At the auto parts plant Tridonex Cardone in Matamoros, workers carried out several wildcat strikes this month to oppose the coverup of a COVID-19 outbreak by management, which has fired dozens of militants. Last week, workers reported three new COVID-19 deaths on their social media groups, bringing the total to five.
“The maquiladora continues to operate at full capacity; only the workshop area was closed,” a worker wrote on Facebook. Another added: “What a shame! I was able to meet two of those excellent people and co-workers. It truly makes me angry how the company acts like nothing is going on and only cares about production.”
In Ciudad Juárez, which borders El Paso, Texas, workers at Lear Corporation’s Río Bravo maquiladora, which makes car seat covers, reported that social distancing measures are not being enforced either inside the plant or in buses that transport workers to their jobs. Before the plant closed temporarily in late March, a COVID-19 outbreak resulted in at least 20 deaths.
The health authorities are helping cover up the deaths among workers. Last week, the secretary of health of the state of Chihuahua, where Ciudad Juárez is located, claimed that COVID-19 deaths among maquiladora workers in the state had increased from 17 to 25 since the June 1 federal reopening. However, investigative journalists at La Verdad had documented at least 27 deaths by mid-May in only two maquiladoras, including Río Bravo.

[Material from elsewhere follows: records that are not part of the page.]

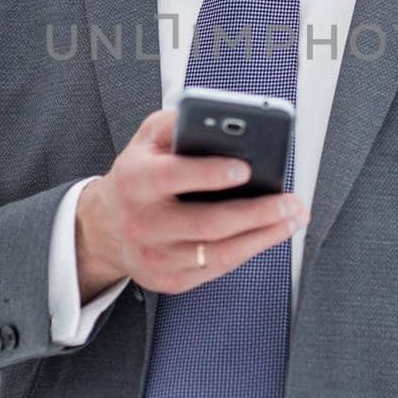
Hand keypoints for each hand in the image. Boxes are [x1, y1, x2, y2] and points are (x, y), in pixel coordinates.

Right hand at [75, 106, 309, 298]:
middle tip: (289, 201)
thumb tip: (220, 117)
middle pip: (208, 223)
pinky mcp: (170, 280)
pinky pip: (218, 268)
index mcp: (135, 181)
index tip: (246, 167)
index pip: (174, 177)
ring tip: (292, 218)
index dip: (210, 173)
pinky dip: (249, 250)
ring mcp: (156, 256)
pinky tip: (269, 234)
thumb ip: (179, 122)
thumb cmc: (138, 175)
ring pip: (220, 253)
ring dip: (264, 236)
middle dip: (257, 213)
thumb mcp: (147, 139)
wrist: (105, 228)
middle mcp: (142, 222)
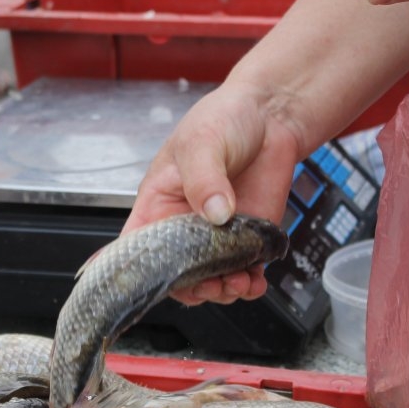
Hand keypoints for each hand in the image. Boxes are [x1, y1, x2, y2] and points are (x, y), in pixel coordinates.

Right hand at [123, 82, 302, 305]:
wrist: (273, 116)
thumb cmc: (224, 119)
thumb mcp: (202, 142)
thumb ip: (204, 179)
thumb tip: (216, 214)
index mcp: (158, 204)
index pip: (136, 247)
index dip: (135, 272)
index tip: (146, 286)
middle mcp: (185, 226)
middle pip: (176, 275)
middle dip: (192, 288)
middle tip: (210, 283)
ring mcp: (219, 236)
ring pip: (211, 281)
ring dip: (223, 290)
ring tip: (236, 282)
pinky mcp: (250, 239)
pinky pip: (245, 273)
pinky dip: (250, 285)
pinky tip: (254, 282)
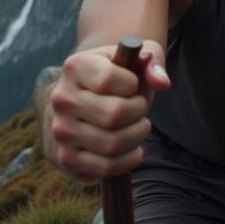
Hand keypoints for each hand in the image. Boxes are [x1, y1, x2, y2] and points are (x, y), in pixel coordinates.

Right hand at [48, 39, 170, 179]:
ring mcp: (62, 130)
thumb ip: (153, 63)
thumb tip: (162, 83)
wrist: (86, 95)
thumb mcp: (136, 57)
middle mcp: (62, 99)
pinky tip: (134, 147)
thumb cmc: (118, 74)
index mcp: (76, 67)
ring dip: (137, 135)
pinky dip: (129, 159)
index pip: (108, 80)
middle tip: (140, 107)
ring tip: (139, 125)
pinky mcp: (67, 157)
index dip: (132, 84)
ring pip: (112, 143)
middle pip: (113, 114)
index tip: (134, 85)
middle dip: (139, 111)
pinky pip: (106, 166)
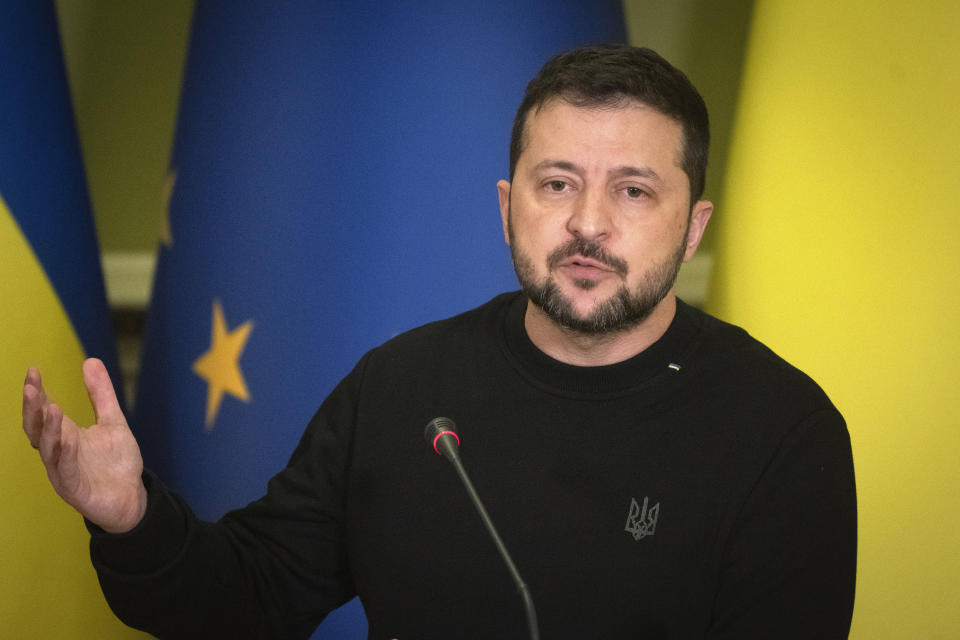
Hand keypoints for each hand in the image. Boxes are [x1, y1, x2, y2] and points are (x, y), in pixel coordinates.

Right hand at [22, 358, 146, 532]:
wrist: (132, 496)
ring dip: (48, 429)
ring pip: (48, 449)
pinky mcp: (74, 489)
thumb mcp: (113, 421)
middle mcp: (58, 452)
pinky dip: (65, 454)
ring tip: (50, 407)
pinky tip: (68, 438)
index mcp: (64, 435)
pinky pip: (65, 470)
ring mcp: (63, 471)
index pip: (43, 411)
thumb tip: (90, 360)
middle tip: (30, 387)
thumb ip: (101, 395)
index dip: (37, 393)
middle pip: (36, 429)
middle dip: (32, 408)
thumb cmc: (117, 461)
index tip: (33, 371)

Companies have also had a free hand at firing workers who protest the lack of health protections. At least ten workers at the Swedish-based refrigerator manufacturer Electrolux in Ciudad Juárez denounced the corporation for firing and blacklisting them after protesting on April 7. The plant closed temporarily in response to unrest, but only after two workers had already succumbed to COVID-19.
A fired Electrolux worker told Mexico Webcast: “We demanded safety measures since there were no good conditions [to work]; no one was wearing masks or had hand sanitizer. There was no safe distancing. All workers left in group and traveled on buses without safety measures.”
Laurie Ann Ziménez-Fyvie, a top Microbiology researcher at the National Autonomous University of Mexico (UNAM), warned Forbes México on Tuesday of a “catastrophic” scenario if the economic reopening and lack of testing continues into October, the beginning of the flu season that lasts until March 2021. This would “highly compromise hospital occupancy and radically increase deaths,” she said.
“The government should not have forced its citizens to choose between going out to work in order to eat or get infected with COVID. People need to have assistance and the appropriate safety measures: information to better take care of themselves, supplies and economic support,” Ziménez-Fyvie concluded.